Cruzville, Apache Creek, Aragon and Old Horse Springs NM Hwy12 from Reserve to Datil
Last updated on Monday, December 30, 2002
A broad spectrum of scenery awaits the traveler who takes New Mexico Highway 12 through Reserve north to Datl. Though sparsely settled there are sheep, cattle and horse ranches throughout the four settlements along this area, Cruzville, Apache Creek, Aragon and Old Horse Springs.
Scene along NM Highway 12 between Apache Creek and Datil. Photo by Phyllis Eileen Banks . Photo by Phyllis Eileen Banks
Cruzville, named for the Cruz family who no longer live there, is nine miles northeast of Reserve. It was a settlement in the Apache National Forest among the pine, fir and spruce trees. The New Mexico map lists it but there is no post office.

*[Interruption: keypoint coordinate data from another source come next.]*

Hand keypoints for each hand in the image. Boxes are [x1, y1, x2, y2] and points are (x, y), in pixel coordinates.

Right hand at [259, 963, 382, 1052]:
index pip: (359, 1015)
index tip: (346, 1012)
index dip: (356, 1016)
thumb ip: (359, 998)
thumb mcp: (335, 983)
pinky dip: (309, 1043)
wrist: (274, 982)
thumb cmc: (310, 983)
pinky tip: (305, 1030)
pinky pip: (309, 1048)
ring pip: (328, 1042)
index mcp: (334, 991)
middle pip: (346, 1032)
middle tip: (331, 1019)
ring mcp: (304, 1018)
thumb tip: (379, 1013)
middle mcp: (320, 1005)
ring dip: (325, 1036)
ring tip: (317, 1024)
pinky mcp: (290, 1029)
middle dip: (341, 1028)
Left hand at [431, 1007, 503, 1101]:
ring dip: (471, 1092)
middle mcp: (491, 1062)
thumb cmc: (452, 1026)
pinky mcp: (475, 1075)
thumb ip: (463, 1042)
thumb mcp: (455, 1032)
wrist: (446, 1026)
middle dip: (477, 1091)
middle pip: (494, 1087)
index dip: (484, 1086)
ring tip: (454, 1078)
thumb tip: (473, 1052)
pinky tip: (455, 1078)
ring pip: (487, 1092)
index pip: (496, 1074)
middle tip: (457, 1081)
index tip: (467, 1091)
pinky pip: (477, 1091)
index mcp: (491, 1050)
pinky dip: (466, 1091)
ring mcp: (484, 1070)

Apache Creek is three miles northeast of Cruzville and is a settlement where Apache Creek and the Tularosa River meet. It had a post office from 1928-58, but mail now goes to Aragon. This is an area where Apache tribe leaders Mangas Coloradas, Victorio, Geronimo, Chato and Cochise carried on their guerilla warfare. Originally it is said they were friendly to the explorers and colonists but when their lands and water were taken over by the pioneers they fought back. The warfare was finally curbed after the surrender of Geronimo in 1886.
There is a five mile hike through Lee Russel Canyon from NM Hwy 32 to Apache Creek where archeologists have found colorful agates and potsherds. They are from the cookware of prehistoric Indians and of the Chiricahua Apaches who hid out here in the1880s. One mile north of Apache Creek Store and a further three-mile walk up Apache Creek is a waterfall.
Aragon, seven miles farther northeast of Apache Creek at an altitude of 7,135 feet, is a trading center in the Tularosa Valley. The post office was known as Joseph from 1887 to 1898 and 1901 to 1906. Since 1906 it has been known as Aragon, named for a local family who still live there. It is a picturesque village set among lovely old trees surrounded by small irrigated farms. On the north side of Tularosa Canyon, a cave was occupied from 400 B.C. to A.D. l100, containing pits and later masonry rooms. Fort Tularosa was built in 1870 and housed the Apache Indian Agency. After the Indians were moved from the Fort back to the Ojo Caliente reservation in 1874 the Fort was abandoned. The only remaining evidence is a burial ground for soldiers who served in the Arizona Territory.
Before arriving at Old Horse Springs, 20 miles northeast of Aragon, the traveler crosses the Continental Divide at 7500 feet, the point at which all rivers flow west on the west side and all rivers flow east on the east side. The descent then begins into the Plains of San Agustin. Old Horse Springs is a settlement with a post office from 1879-82, mail to Socorro from 1922 to the present. The story is told its name originated when some soldiers traveling from Fort Tularosa to Socorro lost a horse. They found it on the way back at the springs that bubble out of the ground approximately ½ mile west of the settlement. The original community of Horse Springs is now labeled Old Horse Springs and is two miles west of New Horse Springs. The 28 miles to Datil is through rolling hills with no more settlements along the way.
This scenic route from Lordsburg to Socorro through this southwestern part of New Mexico is worth the extra time it takes because there is little traffic and the beauty of the landscape makes it a memorable trip.